From: Riccardo Mottola
Subject: Re: A Critique: Getting Started with GNUstep on Windows
Date: Fri, 19 Feb 2016 12:38:42 +0100
User-agent: Mozilla/5.0 (Windows NT 6.1; WOW64; rv:42.0) Gecko/20100101 Firefox/42.0 SeaMonkey/2.39

Hi,

Gregory Casamento wrote:
Riccardo,

On Wednesday, February 17, 2016, Riccardo Mottola <riccardo.mottola@libero.it <mailto:riccardo.mottola@libero.it>> wrote:

    Hi,

    Richard Frith-Macdonald wrote:

        It would be nice to target the Rasbpberry Pi using Wayland

    me too. except for Wayland. I want to have run on raspbian
    smoothly instead of the provided WM they have.


Why not wayland? Network transparency is not something which is super important these days even on the rpi. Wayland brings us a number of advantages:

Right for such a small box network transparency is a good thing.
Some people may want to use a "mini computer" like the piOS guys with the mini NeXT CUBE, but others may want to deploy it headless.

Also, currently X11 works fine on the Pi and the raspbian is , thus my statement was intented for the short-term future.

I think we can support wayland along X!!? actually we absolutely should. If Wayland becomes interesting on the PI we can just the other backend.

What's the best way to be interesting on the PI and similar project? exploit their current stuff and make the best experience right now and gradually improve it? Or imagine a disrupitve change.. and be ready in a year with a new backend (which means we will fix and improve other things less)?


* native compositing
* it expects frameworks to draw their own Windows something we do extremely well.
* it supports true window transparency
* it allows animations and such to be done much more l easily if and when needed
* etc

I think we really need to question whether X truly serves our needs. No one is saying leave it behind. What we are saying is to take advantage of the things wayland does for us.
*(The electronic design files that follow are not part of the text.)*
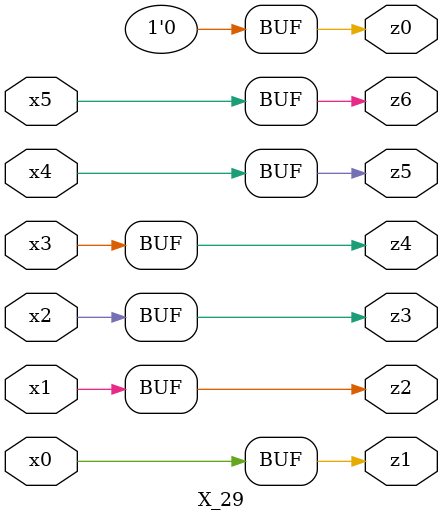
<source format=v>

module X_29 ( 
    x0, x1, x2, x3, x4, x5,
    z0, z1, z2, z3, z4, z5, z6  );
  input  x0, x1, x2, x3, x4, x5;
  output z0, z1, z2, z3, z4, z5, z6;
  assign z0 = 1'b0;
  assign z1 = x0;
  assign z2 = x1;
  assign z3 = x2;
  assign z4 = x3;
  assign z5 = x4;
  assign z6 = x5;
endmodule



</source>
Sure.. but is Wayland to help us on these small devices, to be more appealing there? Taking in consideration that the GPU and FPU of these machines aren't that fast, so effects and other gizmo need to be used sparingly. My thought was not general, not on a super-workstation with 8 cores and twin GPUs and more videoram than the PI itself has.

These need to be looked at. Slowness has been a problem. I can remember using GNUstep on a 128mb Linux machine 10-12 years ago. I would like to get some benchmarks which are unbiased about our performance rather than hearsay and conjecture. I would also like us to focus on hardware on which GNUstep will be realistically deployed rather than taking the netbsd approach and worrying about making it work everywhere.

I think if would be interesting to have some sort of "gradual degradation" of features vs. speed. A bit like WIndows does with Aero depending on your hardware, but not applied only to graphics.
Of course, general optimiazions benefit everybody, no doubt.
I suppose though that people wanting to use GNUstep on their workstation or laptop to develop natively, would like all the features.

While the Raspberry has a decent CPU, its FPU and GPU are slow compared to it as sperhaps are other component. That is, if I take an older computer with x86 or ppc with comparable cpu, I see that it feels a lot snappier. Cairo, for example, is heavy on the FPU and generally, GNUstep is quite heavy on it. That's the reason why the letux400 with a 360Mhz effective clockspeed, but no FPU is very very slow with GNUstep, slower than a 100Mhz SPARC cpu! Other applications, which do not use cairo/art/gtk... can be reasonably fast.

In Dublin with Richard we found that memory usage is quite high, but found no obvious reason for it, not a particular dependency to disable.